Crypto Trading
WarnAudited by ClawScan on May 18, 2026.
Overview
This skill is a Review risk because it instructs an agent to repeatedly make and place crypto trades using account access, while the needed credentials, code, and safety controls are not clearly declared.
Do not connect this skill to a live exchange account unless you have reviewed the missing trading code, verified the exact credentials and API scopes, enabled trade-only keys with withdrawals disabled, set strict loss and position limits, and confirmed how to stop the 10-minute automation and clear stored trading logs.
Findings (4)
Artifact-based informational review of SKILL.md, metadata, install specs, static scan signals, and capability signals. ClawScan does not execute the skill or run runtime probes.
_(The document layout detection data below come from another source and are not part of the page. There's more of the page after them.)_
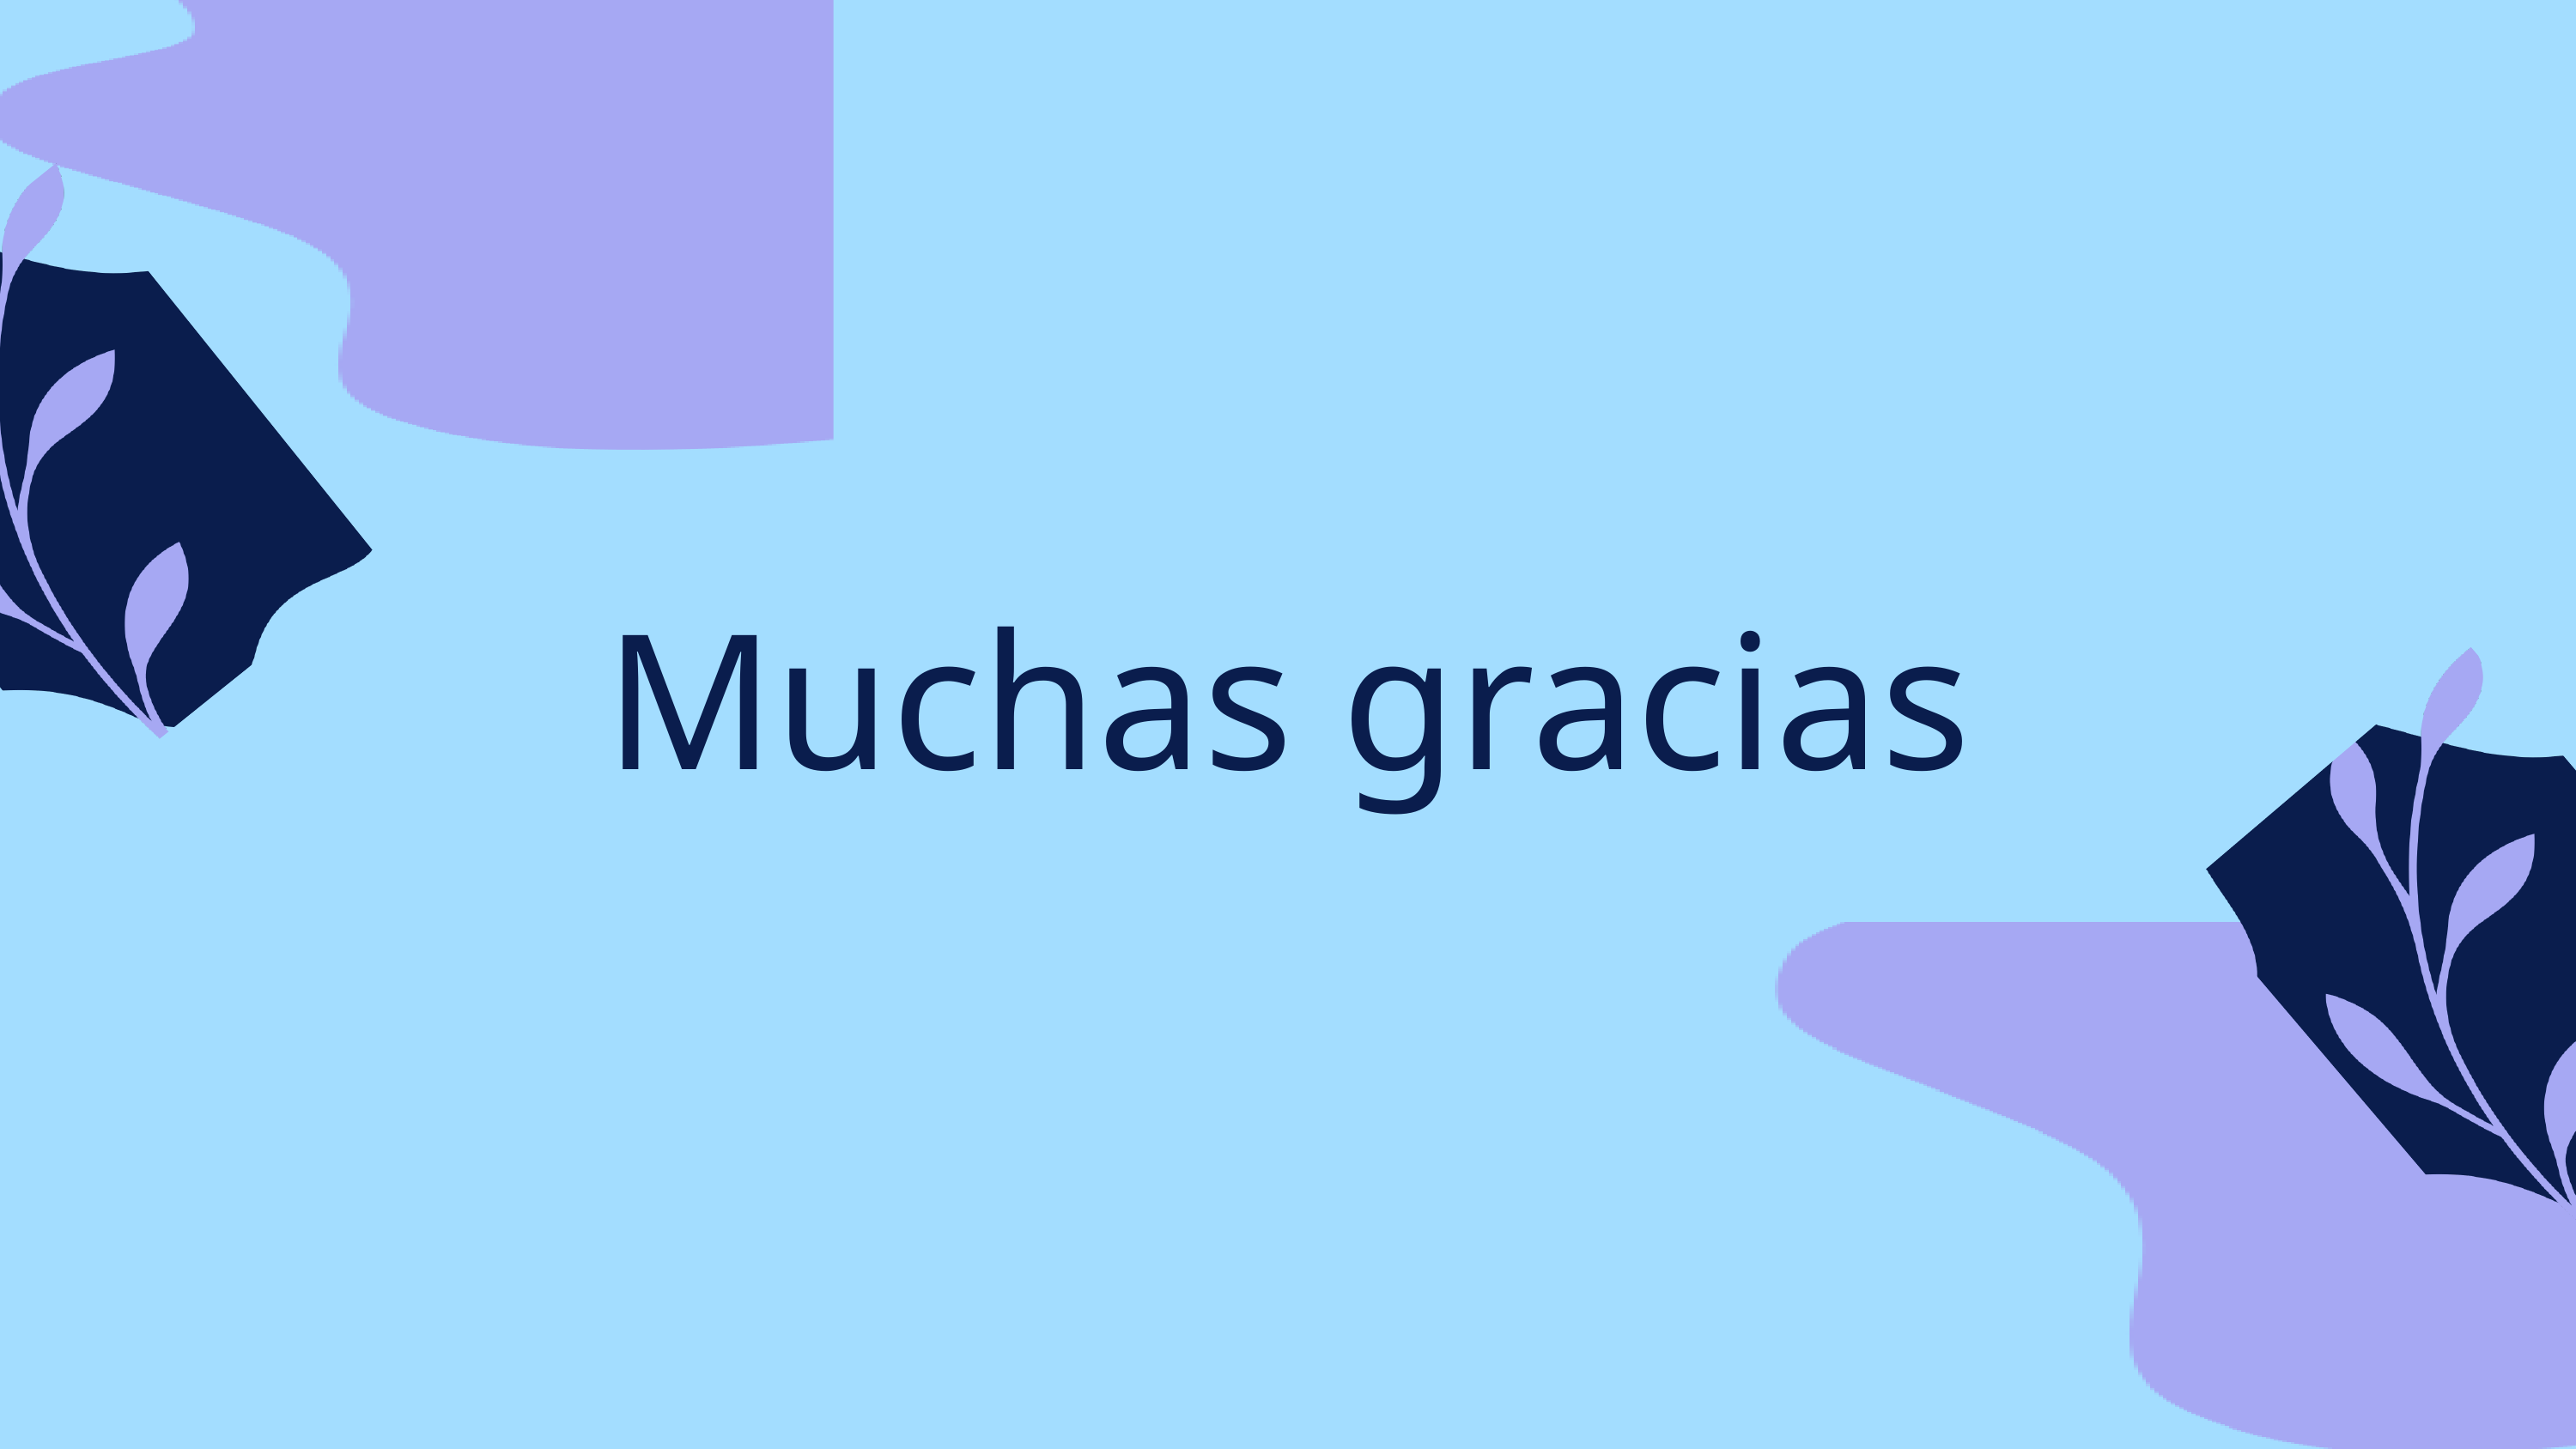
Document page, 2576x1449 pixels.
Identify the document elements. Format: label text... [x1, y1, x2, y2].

text_box [2183, 645, 2576, 1281]
text_box [0, 0, 834, 462]
text_box [0, 161, 381, 797]
text_box [1754, 922, 2576, 1449]
text_box Muchas gracias [547, 570, 2028, 807]
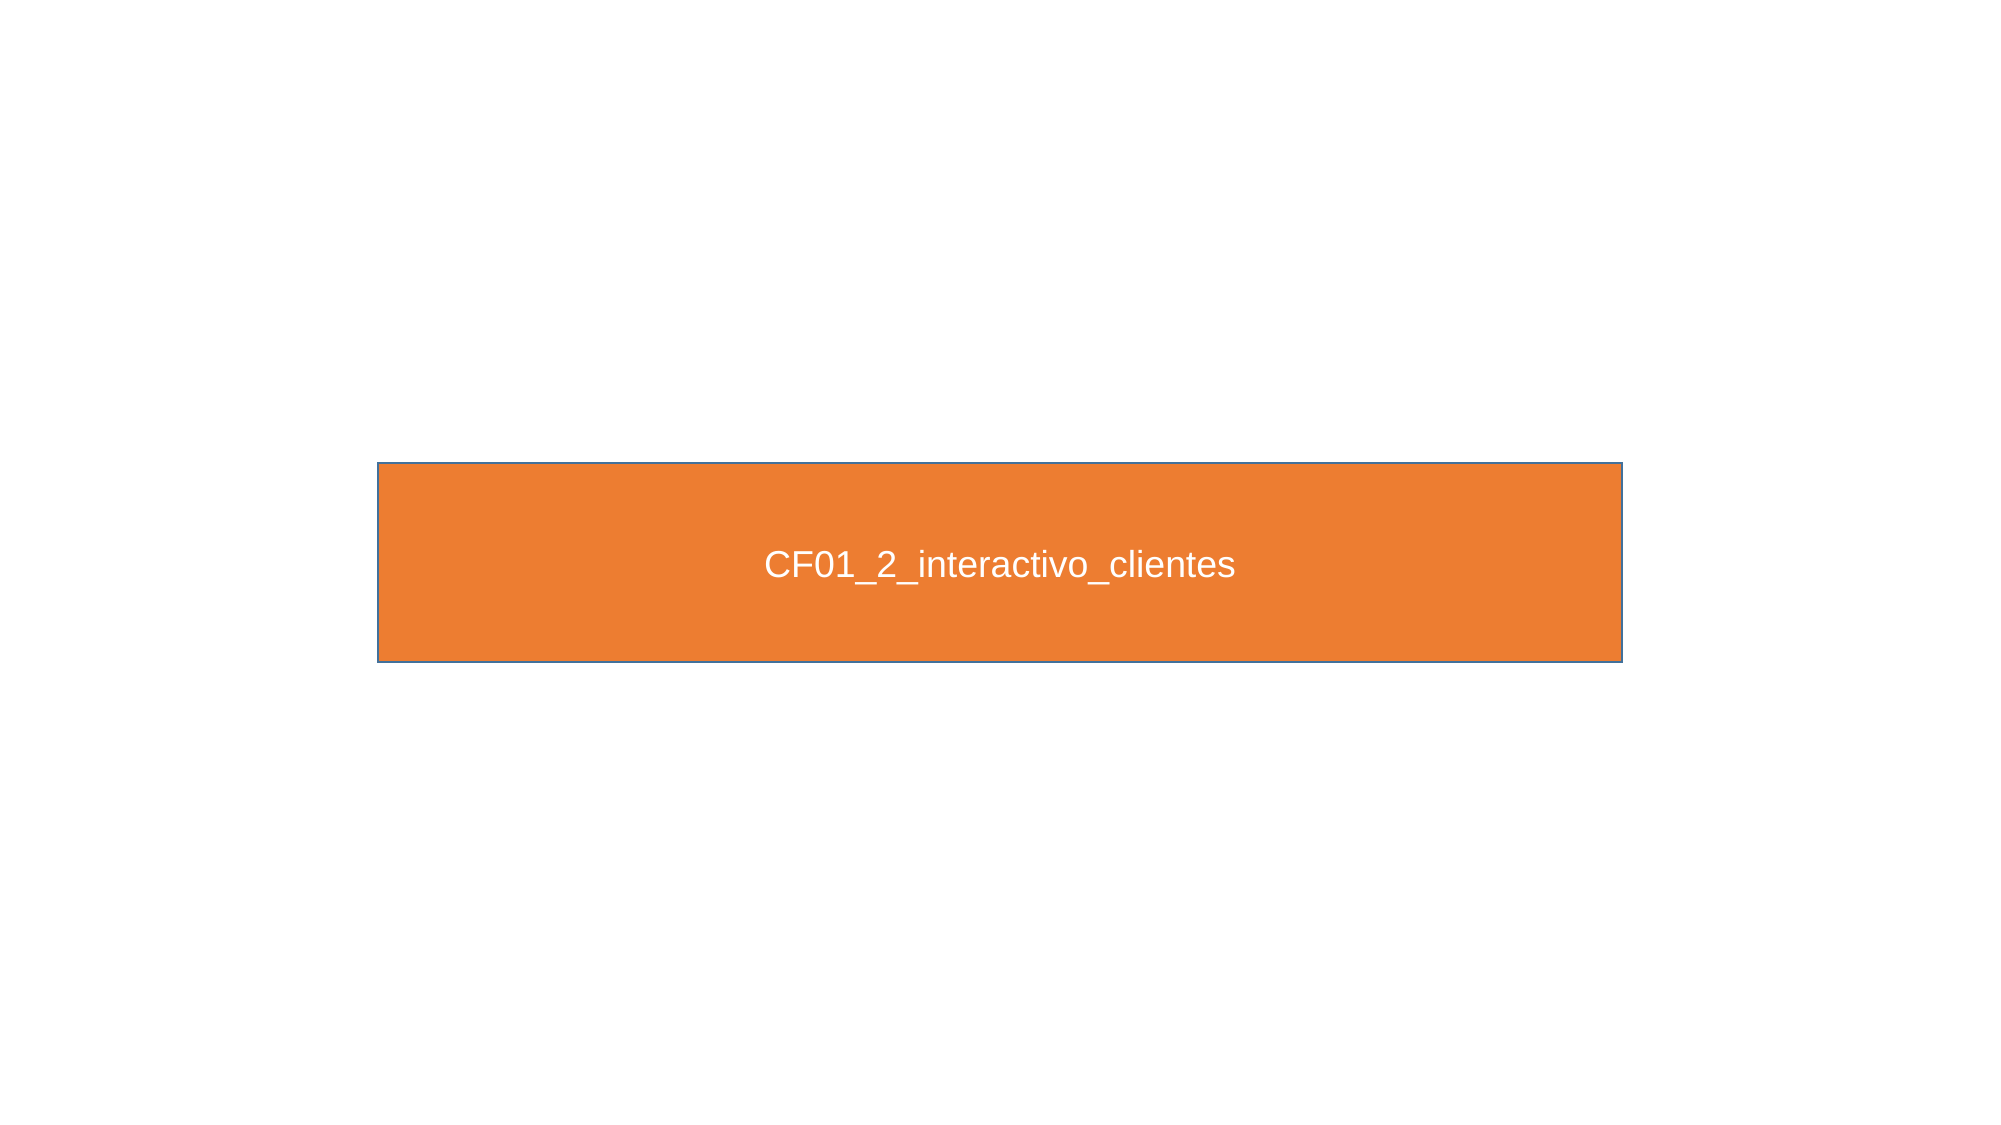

If run against a real exchange account, the agent could buy or sell crypto automatically and potentially cause financial loss.
The skill directs an autonomous loop that can place market orders, a high-impact financial action, without clearly requiring per-trade user confirmation or defining operational limits.
每 10 分钟自动执行交易决策循环 ... 生成最终决策:BUY/SELL/HOLD ... 执行市价单
Require explicit user opt-in, paper-trading by default, per-trade confirmation or clearly bounded automation, maximum loss limits, and a documented emergency stop.
Users may not understand what exchange credentials or trading permissions the skill needs, or how broadly those credentials could be used.
Reading account balances/positions and executing trades requires privileged exchange account access, but the registry metadata declares no primary credential, required environment variable, or config path.
获取账户持仓和余额 ... 执行市价单
Declare the exact credential requirements, supported exchange, required scopes, and safe key settings; use trade-only API keys with withdrawals disabled and least-privilege limits.
The real code that collects data, calculates orders, and executes trades could differ from the description or have unsafe behavior.
The skill relies on helper scripts and a local project directory that are not included in the artifact set; with no install spec or code files present, the actual trading implementation cannot be reviewed.
`core/data_collector.py` ... `core/enhanced_trade_executor.py` ... `/Users/zst/Documents/ML/CryptoTrading/`
Package the referenced files, remove user-specific absolute paths, pin dependencies, and make the trading executor auditable before live use.
Trading activity, strategy decisions, and possibly account-related state may persist locally and influence future agent behavior.
The skill records trading decisions, state, and AI analysis comparisons in persistent memory/database locations, which is expected for a trading log but should be visible to users.
保存决策到 memory/trading/YYYY-MM-DD.md ... 更新 memory/crypto_trading_state.json ... 双分析对比落库
Document what is stored, where it is stored, how long it is kept, and how users can review or delete the trading memory/state.